As a development manager, your developers are your best assets hands down.   Development managers should obviously care about the morale if his/her team but many just do not as evident by their repeated actions.  Morale does not consist just of how nice your manager is and how he can pep talk you, or motivate you.  It is much, much deeper than this naive view of management and overall sense of work satisfaction and overall happiness at the workplace often imposed by some.  And many naive managers try to "Sell" things that their developers have come up with good research as to why that sale will fail and yet the manager keeps pounding that sale while completely ignoring the developers who try to give great alternatives (proof of concepts, actual research) to better achieve those goals.
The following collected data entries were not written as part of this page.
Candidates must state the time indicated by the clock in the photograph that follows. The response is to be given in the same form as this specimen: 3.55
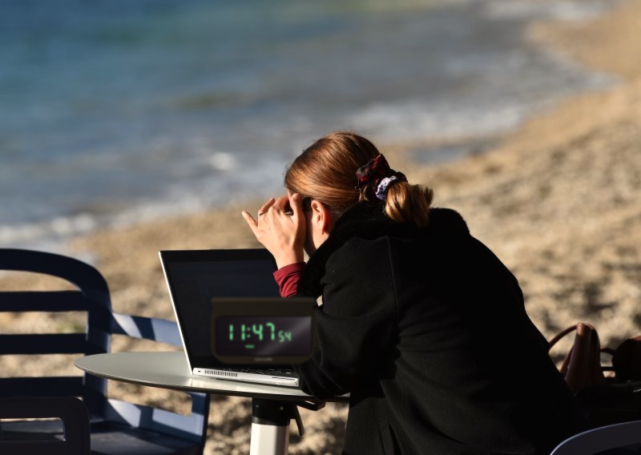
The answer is 11.47
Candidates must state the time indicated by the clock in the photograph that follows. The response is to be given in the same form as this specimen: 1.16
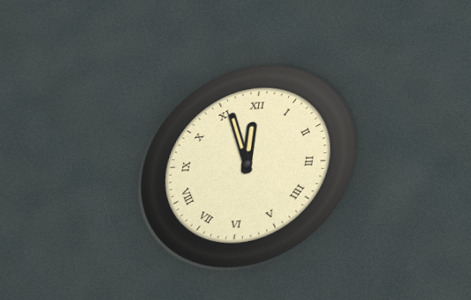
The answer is 11.56
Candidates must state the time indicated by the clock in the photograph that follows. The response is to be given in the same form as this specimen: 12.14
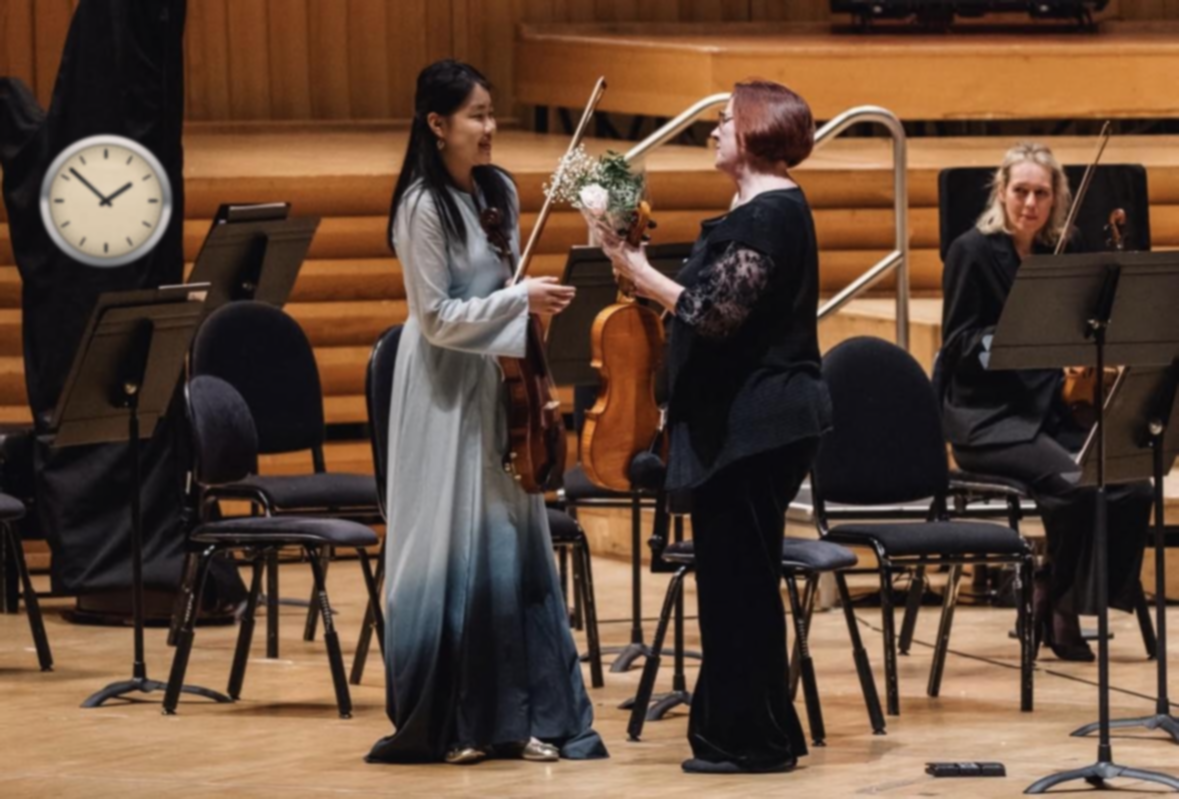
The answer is 1.52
Managers should be very lucky if they have some developers in their team that have experienced great things in past positions that they can use to improve the current team/process, and who truly care about code standards and best practices that will help enable the business to succeed.  Making the business succeed often does NOT happen because managers do not listen to their developers and take cues on what should or can change in the process, culture, or whatever it may be.  They then lose those "good" developers and often end up settling with those more lazy developers who just care about "getting that paycheck" and going home. 

So, with that said, a manager should be concerned about having a "happy & satisfied team" which means a more productive output for the business.

I think one way to do this is gauge our team's happiness by holding frequent open & honest feedback sessions with their developers.

Now let me first put to rest a few assumptions that may come up here:

1)  I know not every developer has experienced frustration in your current or past development environment or past environments.  If that is the case, I really think that's great.

2) I am not advocating that a manger "must" fulfill every feedback item they receive from his/her development team 

3) Call them constructive "rants", "venting", "process or code improvement suggestion", etc. but it is what it is and it's feedback as harsh as it may be.   At the same time the developer giving the feedback should be able to be blunt if he wants to be, but not in a rude manor or aimed at any one person or people.

4) Making your employees truly happy is definitely not an exact science but there are obvious things you can do to increase it and this is just one idea

5) Sure it would be nice to always take a positive note on everything all the time, and know what things you are doing good as a team.  But that's not going to always help you to improve what's not working well or making your workers happy and productive.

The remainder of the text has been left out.